In 1992, two lawyers named Peter Neufeld and Barry Scheck were wrestling with a growing problem in the American justice system: the number of people who were convicted on false eyewitness testimony.
Too often, in the heat and panic of the moment, people who witness crimes incorrectly remember certain details and end up convicting the wrong person.
One study found that over 70% of wrongful convictions in the US can be at least partly blamed on incorrect eyewitness testimony.
Scheck and Neufeld’s solution was to found the Innocence Project, a nonprofit legal group that uses sound science like DNA testing to help exonerate innocent people and get them back to their homes and families.
Since then, they’ve helped secure the release of 343 innocent people, 20 of whom were on death row. They’ve also helped bring the right people to justice, using their expertise to land more than 147 real perps behind bars.
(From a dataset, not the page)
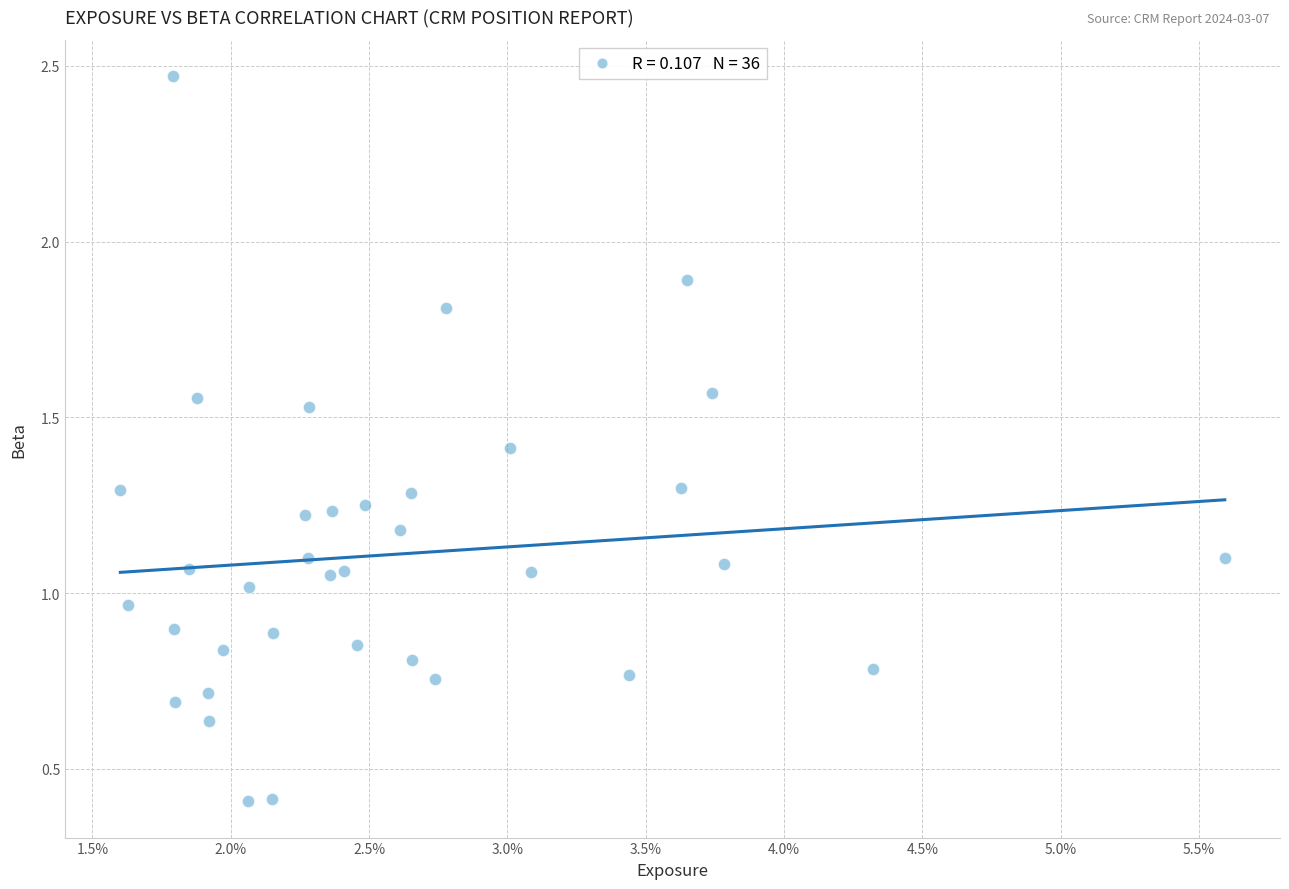

What is the range of Y values (max minus min)?

2.1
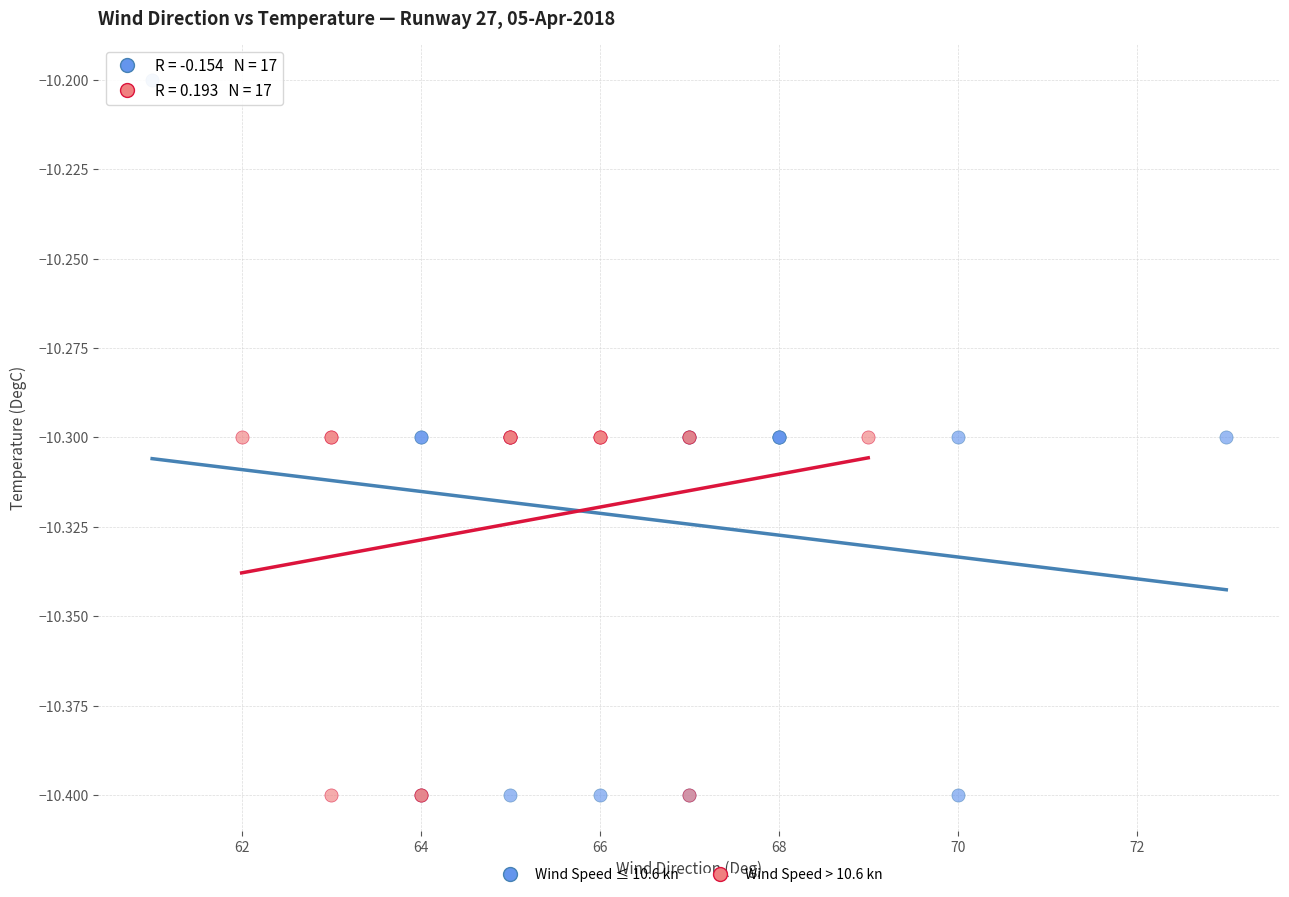

Which series has the widest spread of Y values?

Wind Speed ≤ 10.6 kn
Incorrect eyewitness testimony isn’t the only reason innocent people wind up in jail. According to the Innocence Project, about half the cases they’ve gotten involved in also involve bad forensic science and outdated methods of proving someone’s guilt.
Even more concerning, the group says about a quarter of cases they’ve studied involve innocent people who actually plead guilty because they were coerced into it.
To help those people and others, the Innocence Project launched what’s called the Innocence Network, a collective of law schools, journalism schools, and public defenders that team up to help get wrongfully convicted felons out of jail.
They’re working in 26 states and even overseas, in countries like Australia, Ireland, New Zealand, and the UK.
But the group isn’t interested in only temporary solutions, but also real, systemic change.
They have a whole policy team that works with everyone from local leaders to Congress, helping pass laws that make it harder to convict the wrong person and easier to get innocent people out of jail.